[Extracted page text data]
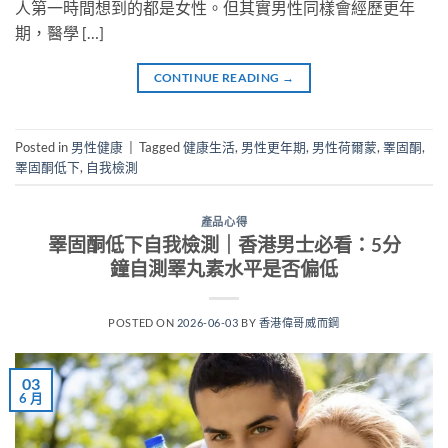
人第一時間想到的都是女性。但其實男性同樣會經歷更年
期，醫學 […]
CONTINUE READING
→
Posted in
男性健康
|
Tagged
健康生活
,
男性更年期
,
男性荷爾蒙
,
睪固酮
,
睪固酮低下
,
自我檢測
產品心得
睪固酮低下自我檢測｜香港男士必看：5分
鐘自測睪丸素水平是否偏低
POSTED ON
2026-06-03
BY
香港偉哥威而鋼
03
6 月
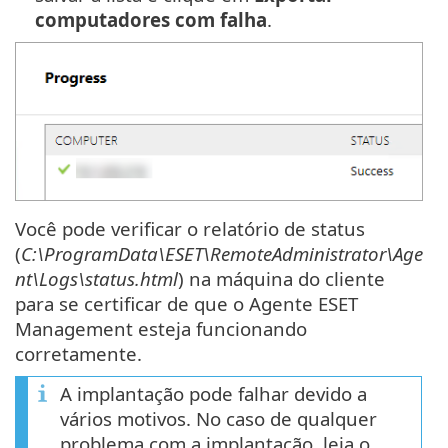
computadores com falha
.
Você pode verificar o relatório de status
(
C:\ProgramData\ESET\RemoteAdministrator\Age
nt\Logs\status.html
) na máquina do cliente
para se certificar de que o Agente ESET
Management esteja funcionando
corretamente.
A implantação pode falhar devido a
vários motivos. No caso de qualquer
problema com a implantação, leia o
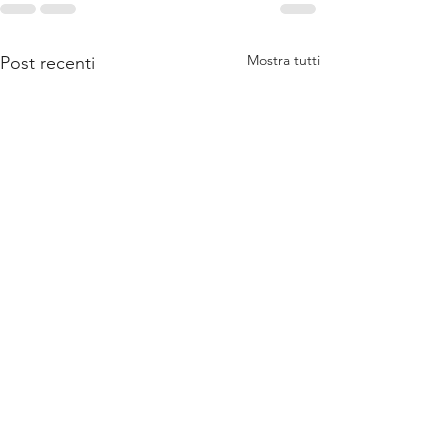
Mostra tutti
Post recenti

==

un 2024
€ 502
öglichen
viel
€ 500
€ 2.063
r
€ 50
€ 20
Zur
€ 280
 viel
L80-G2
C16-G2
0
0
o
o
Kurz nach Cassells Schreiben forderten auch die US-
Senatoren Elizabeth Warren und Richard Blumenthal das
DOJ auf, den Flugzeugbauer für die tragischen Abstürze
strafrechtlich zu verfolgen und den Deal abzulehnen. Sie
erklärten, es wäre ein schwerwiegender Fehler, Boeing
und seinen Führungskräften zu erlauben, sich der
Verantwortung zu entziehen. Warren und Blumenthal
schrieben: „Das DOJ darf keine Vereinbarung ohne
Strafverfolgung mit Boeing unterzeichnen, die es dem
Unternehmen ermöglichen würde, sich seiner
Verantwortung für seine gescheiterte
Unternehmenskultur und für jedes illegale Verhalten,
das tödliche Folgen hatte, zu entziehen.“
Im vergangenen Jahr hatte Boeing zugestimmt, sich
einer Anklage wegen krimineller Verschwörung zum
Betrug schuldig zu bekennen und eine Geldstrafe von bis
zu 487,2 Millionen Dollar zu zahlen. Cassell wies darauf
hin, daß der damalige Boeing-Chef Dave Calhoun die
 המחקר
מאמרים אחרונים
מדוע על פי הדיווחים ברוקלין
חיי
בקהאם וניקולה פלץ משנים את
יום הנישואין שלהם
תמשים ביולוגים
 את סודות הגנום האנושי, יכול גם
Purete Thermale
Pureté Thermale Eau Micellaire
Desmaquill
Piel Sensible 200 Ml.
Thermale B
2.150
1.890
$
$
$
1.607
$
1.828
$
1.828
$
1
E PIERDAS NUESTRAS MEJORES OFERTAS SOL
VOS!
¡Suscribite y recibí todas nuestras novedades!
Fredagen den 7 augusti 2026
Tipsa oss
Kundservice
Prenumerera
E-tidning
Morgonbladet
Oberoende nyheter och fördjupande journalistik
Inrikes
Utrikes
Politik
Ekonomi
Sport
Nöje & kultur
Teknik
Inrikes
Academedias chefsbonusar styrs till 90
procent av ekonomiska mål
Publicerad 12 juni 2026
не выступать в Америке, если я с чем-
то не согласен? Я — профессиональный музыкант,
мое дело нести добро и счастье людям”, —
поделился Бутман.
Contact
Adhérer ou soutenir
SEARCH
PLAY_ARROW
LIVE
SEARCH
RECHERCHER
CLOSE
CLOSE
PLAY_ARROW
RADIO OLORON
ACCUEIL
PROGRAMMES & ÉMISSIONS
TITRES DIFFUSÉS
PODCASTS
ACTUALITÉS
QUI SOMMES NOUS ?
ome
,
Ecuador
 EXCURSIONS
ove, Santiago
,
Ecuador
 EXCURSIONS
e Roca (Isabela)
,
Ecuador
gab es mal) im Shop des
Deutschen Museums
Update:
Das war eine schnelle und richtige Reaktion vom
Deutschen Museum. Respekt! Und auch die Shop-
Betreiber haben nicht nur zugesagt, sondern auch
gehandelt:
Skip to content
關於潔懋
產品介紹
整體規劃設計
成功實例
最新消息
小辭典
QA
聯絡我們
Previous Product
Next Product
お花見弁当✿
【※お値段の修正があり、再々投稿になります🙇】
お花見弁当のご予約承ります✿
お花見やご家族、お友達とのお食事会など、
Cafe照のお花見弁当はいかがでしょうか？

...

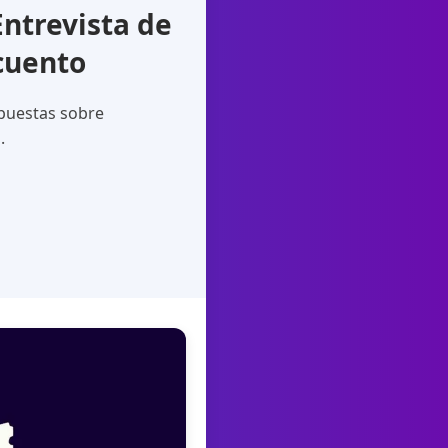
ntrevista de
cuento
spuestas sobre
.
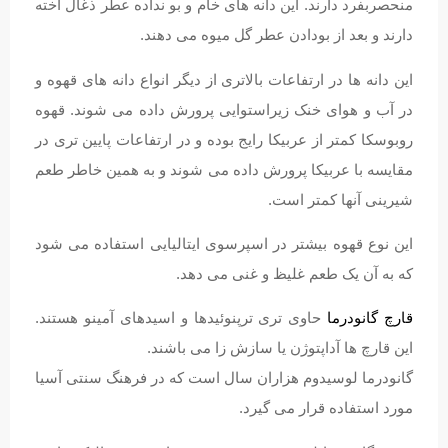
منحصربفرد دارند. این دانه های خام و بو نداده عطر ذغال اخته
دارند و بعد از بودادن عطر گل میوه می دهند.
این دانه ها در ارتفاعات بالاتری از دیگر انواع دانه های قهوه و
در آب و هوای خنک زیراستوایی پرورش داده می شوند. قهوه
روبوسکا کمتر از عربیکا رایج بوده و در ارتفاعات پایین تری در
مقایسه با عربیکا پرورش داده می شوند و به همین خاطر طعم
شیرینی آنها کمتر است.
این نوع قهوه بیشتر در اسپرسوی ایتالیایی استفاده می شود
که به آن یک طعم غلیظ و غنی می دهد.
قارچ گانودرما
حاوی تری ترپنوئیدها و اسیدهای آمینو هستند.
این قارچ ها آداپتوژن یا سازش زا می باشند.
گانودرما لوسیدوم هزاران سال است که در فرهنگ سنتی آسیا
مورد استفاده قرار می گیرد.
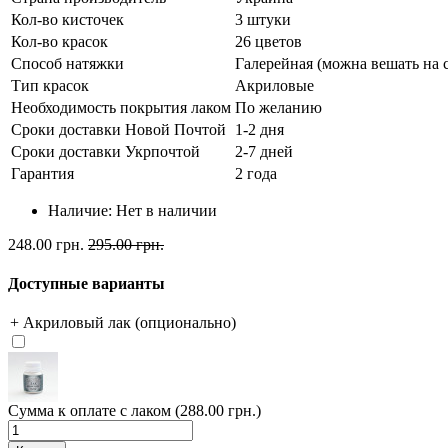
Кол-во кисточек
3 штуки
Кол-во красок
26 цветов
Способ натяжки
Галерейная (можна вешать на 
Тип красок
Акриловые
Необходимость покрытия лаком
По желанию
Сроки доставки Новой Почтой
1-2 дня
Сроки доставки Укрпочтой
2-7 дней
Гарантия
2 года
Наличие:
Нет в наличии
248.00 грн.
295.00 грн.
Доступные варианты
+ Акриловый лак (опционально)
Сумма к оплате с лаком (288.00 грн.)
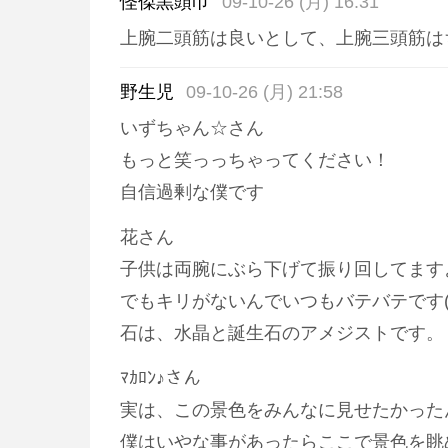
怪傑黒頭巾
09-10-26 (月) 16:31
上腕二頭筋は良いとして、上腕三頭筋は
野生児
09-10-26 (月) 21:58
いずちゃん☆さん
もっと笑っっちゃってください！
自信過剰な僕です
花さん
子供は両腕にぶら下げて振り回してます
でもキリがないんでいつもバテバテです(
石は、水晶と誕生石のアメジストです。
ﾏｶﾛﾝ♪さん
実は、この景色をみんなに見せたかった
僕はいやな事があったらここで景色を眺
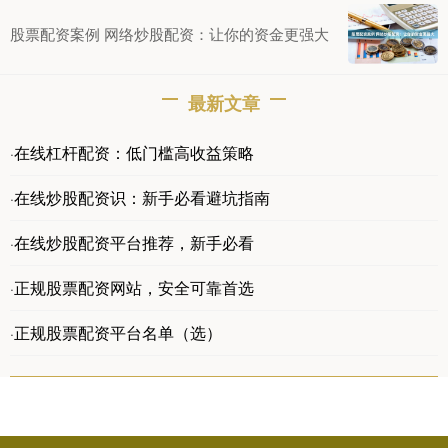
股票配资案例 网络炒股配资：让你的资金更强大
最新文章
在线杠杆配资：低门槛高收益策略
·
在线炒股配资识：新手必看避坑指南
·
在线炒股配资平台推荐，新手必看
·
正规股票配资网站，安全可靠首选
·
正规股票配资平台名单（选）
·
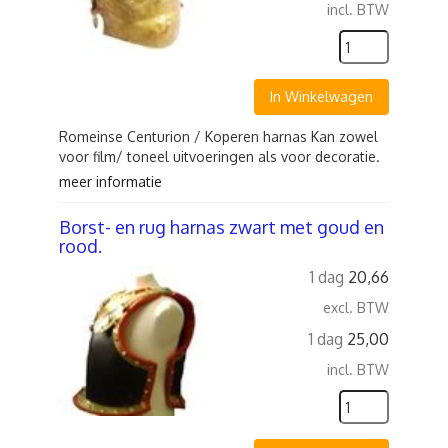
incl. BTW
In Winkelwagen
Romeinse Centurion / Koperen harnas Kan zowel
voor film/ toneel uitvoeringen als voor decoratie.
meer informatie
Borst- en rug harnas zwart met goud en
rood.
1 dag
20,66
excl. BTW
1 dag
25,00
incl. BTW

_WHAT IS NEEDED_.
Begin at the line that has "人第一時間想到的都是女性。但其實男性同樣會經歷更年" and stop after the line that has "Post recenti". Give each of those lines from the extracted page text as one string in a JSON list, omitting blank lines and leaving the pictures out.

_RESPONSE TO THE TASK_.
[
  "人第一時間想到的都是女性。但其實男性同樣會經歷更年",
  "期，醫學 […]",
  "CONTINUE READING",
  "→",
  "Posted in",
  "男性健康",
  "|",
  "Tagged",
  "健康生活",
  ",",
  "男性更年期",
  ",",
  "男性荷爾蒙",
  ",",
  "睪固酮",
  ",",
  "睪固酮低下",
  ",",
  "自我檢測",
  "產品心得",
  "睪固酮低下自我檢測｜香港男士必看：5分",
  "鐘自測睪丸素水平是否偏低",
  "POSTED ON",
  "2026-06-03",
  "BY",
  "香港偉哥威而鋼",
  "03",
  "6 月",
  "computadores com falha",
  ".",
  "Você pode verificar o relatório de status",
  "(",
  "C:\\ProgramData\\ESET\\RemoteAdministrator\\Age",
  "nt\\Logs\\status.html",
  ") na máquina do cliente",
  "para se certificar de que o Agente ESET",
  "Management esteja funcionando",
  "corretamente.",
  "A implantação pode falhar devido a",
  "vários motivos. No caso de qualquer",
  "problema com a implantação, leia o",
  "Mostra tutti",
  "Post recenti"
]